Joseph Tawadros

BETRAYAL OF THE SACRED SUNFLOWER

(JT/Planet)

9.5/10

If moonlight made a sound, this might be it. But it would be the sound of a shy moon: one who opts to cloak herself in clouds, rather than wander baldly naked through the skies; whose muted light is dappled by still trees; a moon to whom we turn to see our grief reflected back. Although Joseph Tawadros can express the gamut of human emotions on his oud, he and his instrument’s dark timbre are supreme when at their saddest. This feeling never descends to the indulgent anguish of self-pity, but rather is a blood-brother of beauty.

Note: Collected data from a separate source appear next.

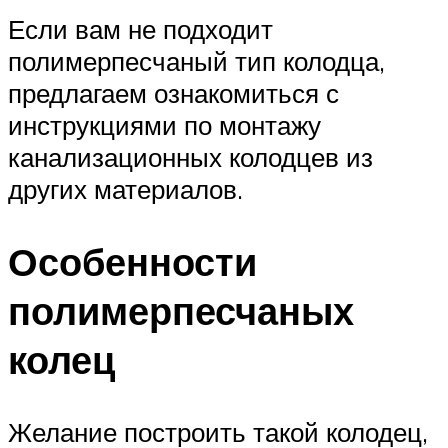
Если вам не подходит
полимерпесчаный тип колодца,
предлагаем ознакомиться с
инструкциями по монтажу
канализационных колодцев из
других материалов.
Особенности
полимерпесчаных
колец
Желание построить такой колодец,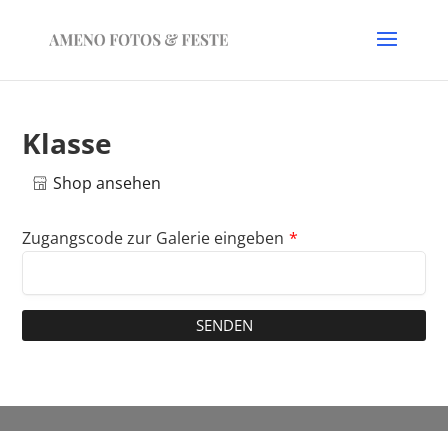
Klasse
Shop ansehen
Zugangscode zur Galerie eingeben
*
SENDEN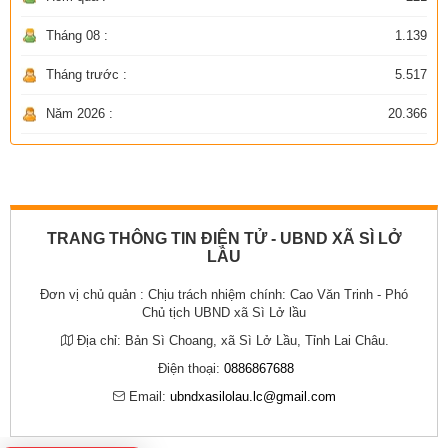
Tháng 08 :
1.139
Tháng trước :
5.517
Năm 2026 :
20.366
TRANG THÔNG TIN ĐIỆN TỬ - UBND XÃ SÌ LỞ
LẦU
Đơn vị chủ quản :
Chịu trách nhiệm chính: Cao Văn Trinh - Phó
Chủ tịch UBND xã Sì Lở lầu
Địa chỉ:
Bản Sì Choang, xã Sì Lở Lầu, Tỉnh Lai Châu.
Điện thoại:
0886867688
Email:
ubndxasilolau.lc@gmail.com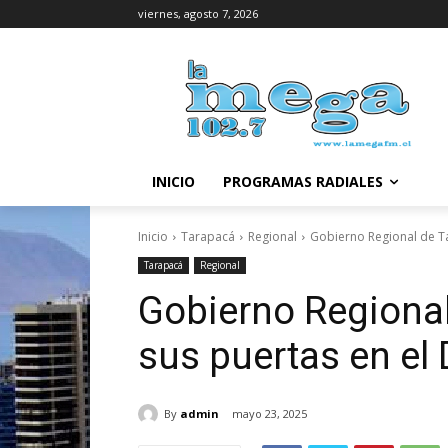
viernes, agosto 7, 2026
INICIO
PROGRAMAS RADIALES
Inicio
Tarapacá
Regional
Gobierno Regional de Tar
Tarapacá
Regional
Gobierno Regional
sus puertas en el 
By
admin
mayo 23, 2025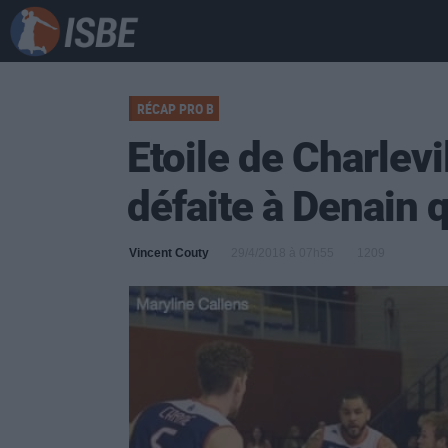
RÉCAP PRO B
Etoile de Charlevi
défaite à Denain qu
Vincent Couty
29/4/2018 à 07h55
1209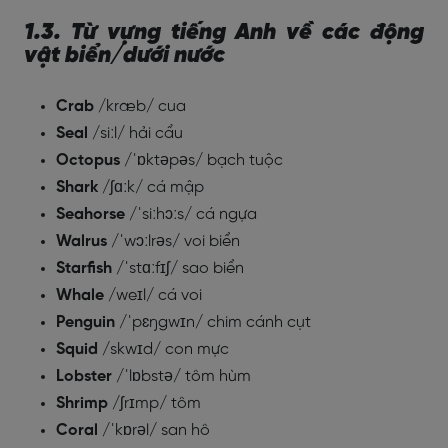
1.3. Từ vựng tiếng Anh về các động
vật biển/dưới nước
Crab
/kræb/ cua
Seal
/siːl/ hải cẩu
Octopus
/ˈɒktəpəs/ bạch tuộc
Shark
/ʃɑːk/ cá mập
Seahorse
/ˈsiːhɔːs/ cá ngựa
Walrus
/ˈwɔːlrəs/ voi biển
Starfish
/ˈstɑːfɪʃ/ sao biển
Whale
/weɪl/ cá voi
Penguin
/ˈpɛŋgwɪn/ chim cánh cụt
Squid
/skwɪd/ con mực
Lobster
/ˈlɒbstə/ tôm hùm
Shrimp
/ʃrɪmp/ tôm
Coral
/ˈkɒrəl/ san hô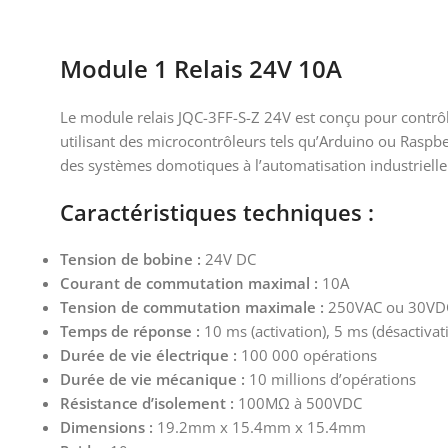
Module 1 Relais 24V 10A
Le module relais JQC-3FF-S-Z 24V est conçu pour contrô
utilisant des microcontrôleurs tels qu’Arduino ou Rasp
des systèmes domotiques à l’automatisation industrielle
Caractéristiques techniques :
Tension de bobine :
24V DC
Courant de commutation maximal :
10A
Tension de commutation maximale :
250VAC ou 30VD
Temps de réponse :
10 ms (activation), 5 ms (désactivat
Durée de vie électrique :
100 000 opérations
Durée de vie mécanique :
10 millions d’opérations
Résistance d’isolement :
100MΩ à 500VDC
Dimensions :
19.2mm x 15.4mm x 15.4mm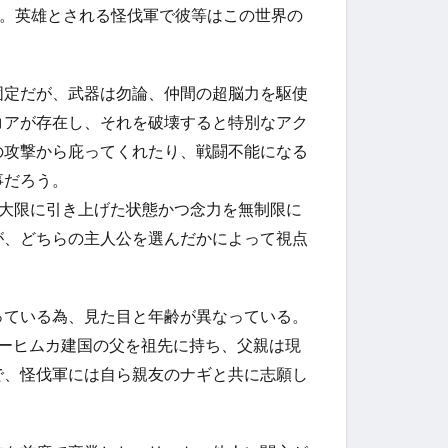
ル。英雄とされる怪伐軍で彼等はこの世界の
固定だが、武器は勿論、仲間の超脳力を駆使
コアが存在し、それを破壊すると特別なアク
の攻撃から庇ってくれたり、戦闘不能になる
事だろう。
最大限に引き上げた状態かつ念力を無制限に
が、どちらの主人公を選んだかによって視点
っている為、見た目と年齢が異なっている。
ーヒムカ建国の父を祖先に持ち、父親は現
で、怪伐軍には自ら親友のナギと共に志願し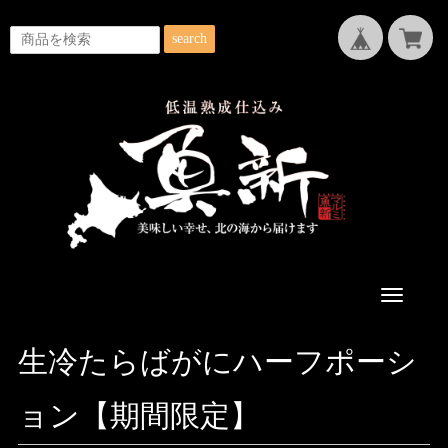
search
Toggle
navigatio
生冷たらばがにハーフポーシ
ョン【期間限定】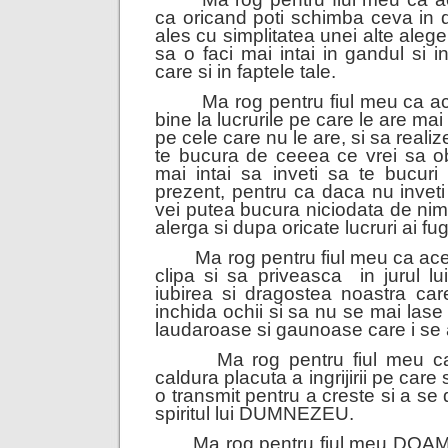
ca oricand poti schimba ceva in d
ales cu simplitatea unei alte aleger
sa o faci mai intai in gandul si i
care si in faptele tale.
Ma rog pentru fiul meu ca ace
bine la lucrurile pe care le are mai 
pe cele care nu le are, si sa reali
te bucura de ceeea ce vrei sa obti
mai intai sa inveti sa te bucur
prezent, pentru ca daca nu inveti
vei putea bucura niciodata de nimi
alerga si dupa oricate lucruri ai fug
Ma rog pentru fiul meu ca aces
clipa si sa priveasca in jurul 
iubirea si dragostea noastra care
inchida ochii si sa nu se mai lase 
laudaroase si gaunoase care i se a
Ma rog pentru fiul meu ca 
caldura placuta a ingrijirii pe care 
o transmit pentru a creste si a se 
spiritul lui DUMNEZEU.
Ma rog pentru fiul meu DOAMNE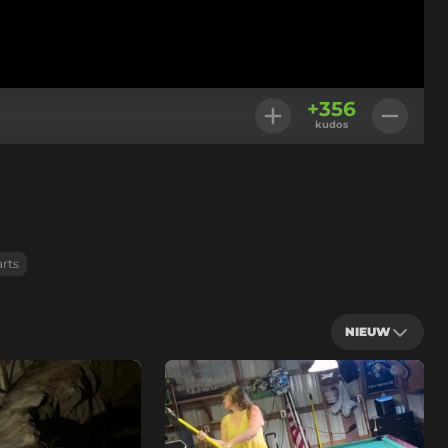
+
356
kudos
arts
NIEUW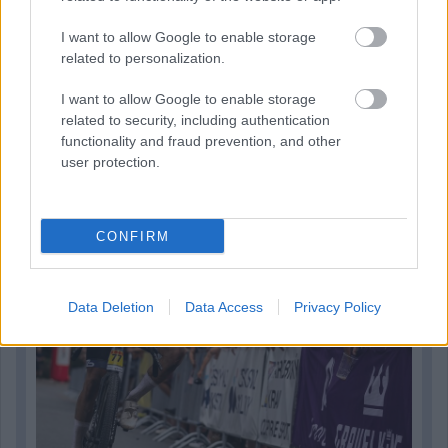
I want to allow Google to enable storage
related to personalization.
1 napja
I want to allow Google to enable storage
related to security, including authentication
Kerékpáros világbajnokságra kvalifikálta magát Bottas az
functionality and fraud prevention, and other
F1-es nyári szünetben
user protection.
CONFIRM
Data Deletion
Data Access
Privacy Policy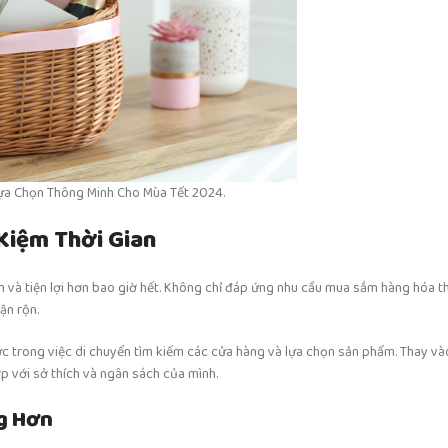
Lựa Chọn Thông Minh Cho Mùa Tết 2024.
 Kiệm Thời Gian
ến và tiện lợi hơn bao giờ hết. Không chỉ đáp ứng nhu cầu mua sắm hàng hóa 
ận rộn.
ức trong việc di chuyển tìm kiếm các cửa hàng và lựa chọn sản phẩm. Thay và
ợp với sở thích và ngân sách của mình.
g Hơn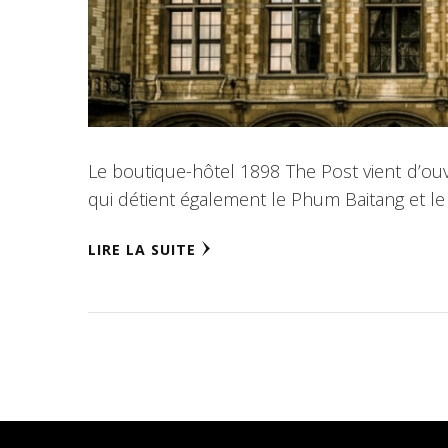
Le boutique-hôtel 1898 The Post vient d’ouvr
qui détient également le Phum Baitang et le 
LIRE LA SUITE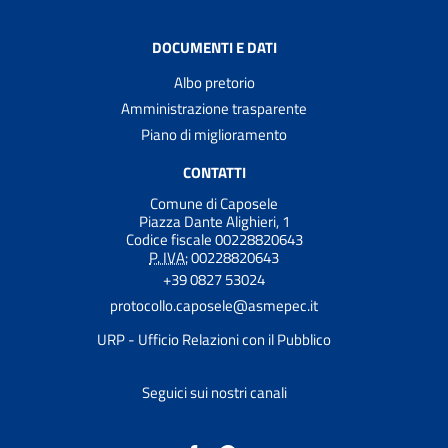
DOCUMENTI E DATI
Albo pretorio
Amministrazione trasparente
Piano di miglioramento
CONTATTI
Comune di Caposele
Piazza Dante Alighieri, 1
Codice fiscale 00228820643
P. IVA:
00228820643
+39 0827 53024
protocollo.caposele@asmepec.it
URP - Ufficio Relazioni con il Pubblico
Seguici sui nostri canali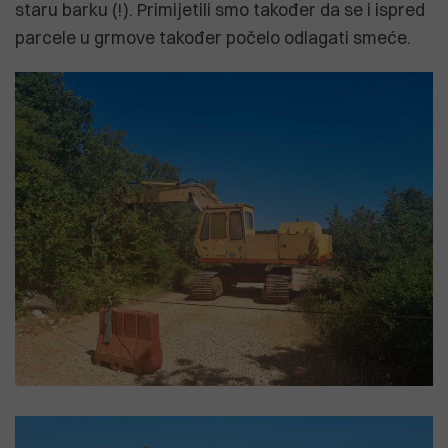
staru barku (!). Primijetili smo također da se i ispred
parcele u grmove također počelo odlagati smeće.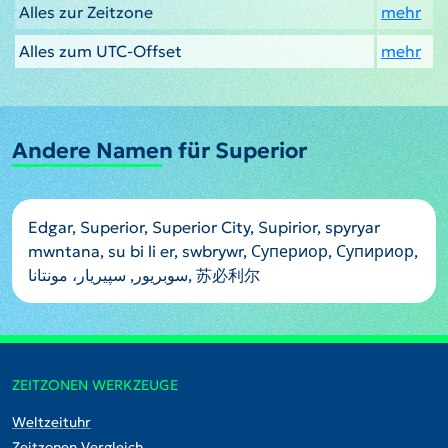
Alles zur Zeitzone
mehr
Alles zum UTC-Offset
mehr
Andere Namen für Superior
Edgar, Superior, Superior City, Supirior, spyryar
mwntana, su bi li er, swbrywr, Супериор, Супириор,
سوبريور, سپیریار، مونتانا, 苏必利尔
ZEITZONEN WERKZEUGE
Weltzeituhr
Zeitzonen Vergleich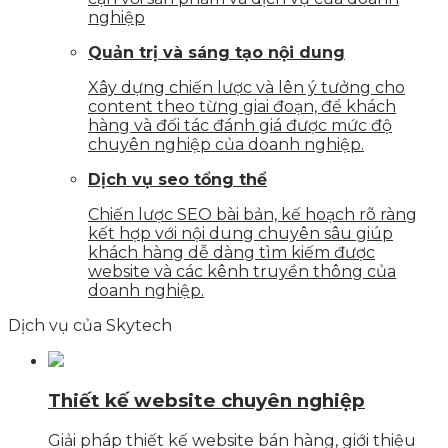
nghiệp
Quản trị và sáng tạo nội dung
Xây dựng chiến lược và lên ý tưởng cho
content theo từng giai đoạn, để khách
hàng và đối tác đánh giá được mức độ
chuyên nghiệp của doanh nghiệp.
Dịch vụ seo tổng thể
Chiến lược SEO bài bản, kế hoạch rõ ràng
kết hợp với nội dung chuyên sâu giúp
khách hàng dễ dàng tìm kiếm được
website và các kênh truyền thông của
doanh nghiệp.
Dịch vụ của Skytech
Thiết kế website chuyên nghiệp
Giải pháp thiết kế website bán hàng, giới thiệu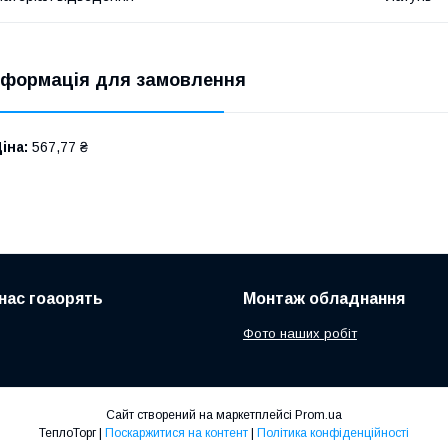
нформація для замовлення
іна:
567,77 ₴
нас гоаорять
Монтаж обладнання
Фото наших робіт
Сайт створений на маркетплейсі
Prom.ua
ТеплоТорг |
Поскаржитися на контент
|
Політика конфіденційності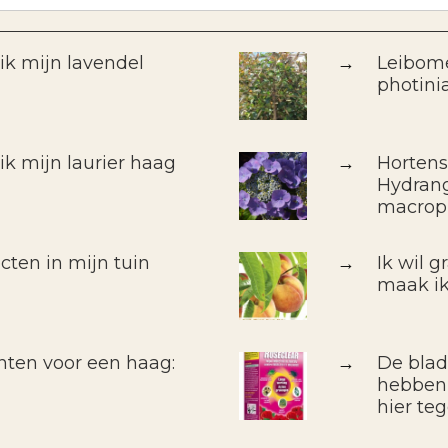
k mijn lavendel
→
Leibomen
photini
k mijn laurier haag
→
Hortens
Hydrang
macrop
cten in mijn tuin
→
Ik wil 
maak ik
nten voor een haag:
→
De blad
hebben 
hier te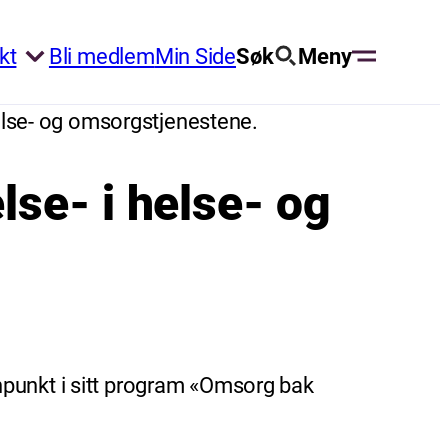
kt
Bli medlem
Min Side
Søk
Meny
helse- og omsorgstjenestene.
lse- i helse- og
npunkt i sitt program «Omsorg bak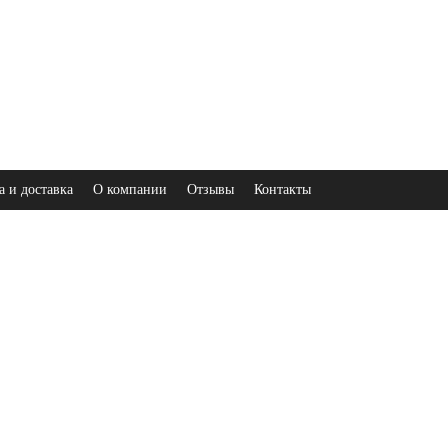
а и доставка
О компании
Отзывы
Контакты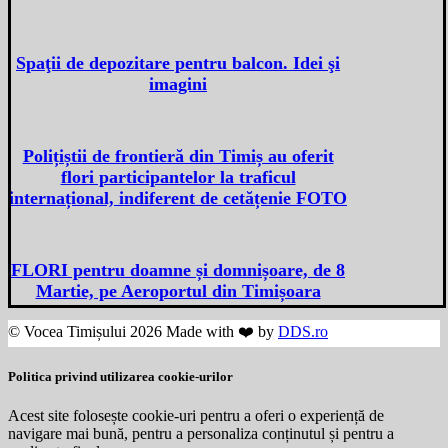
Spaţii de depozitare pentru balcon. Idei şi
imagini
Polițiștii de frontieră din Timiș au oferit
flori participantelor la traficul
internațional, indiferent de cetățenie FOTO
FLORI pentru doamne și domnișoare, de 8
Martie, pe Aeroportul din Timișoara
© Vocea Timișului 2026 Made with ❤️ by
DDS.ro
Politica privind utilizarea cookie-urilor
Acest site folosește cookie-uri pentru a oferi o experiență de
navigare mai bună, pentru a personaliza conținutul și pentru a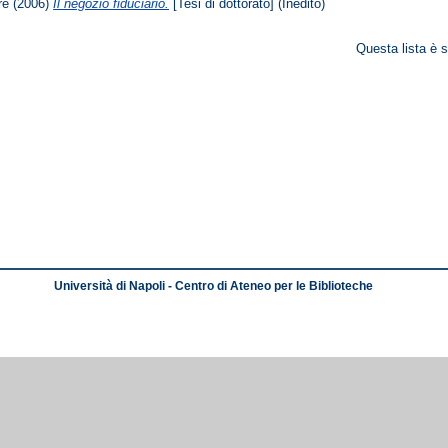
re
(2006)
Il negozio fiduciario.
[Tesi di dottorato] (Inedito)
Questa lista è s
Università di Napoli - Centro di Ateneo per le Biblioteche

It is a curiosity that the human face’s beauty is amplified by a smile, but that of art is routinely intensified by sorrow. The elfin On the Flipside apart, Tawadros’s 16 compositions here add up to his gentlest, sparsest and saddest opus yet, as though he has finally found permission to let the showier displays of his phenomenal craft evaporate, leaving this kernel of pure sonic moonlight. Helping pare his music back to these silvery flecks are his brother James (percussion), Damien De-Boos Smith (electric guitar), Veronique Serret (violin, including a seven-string model dipping deep into viola range), James Greening (trombone) and Luke Howard (piano).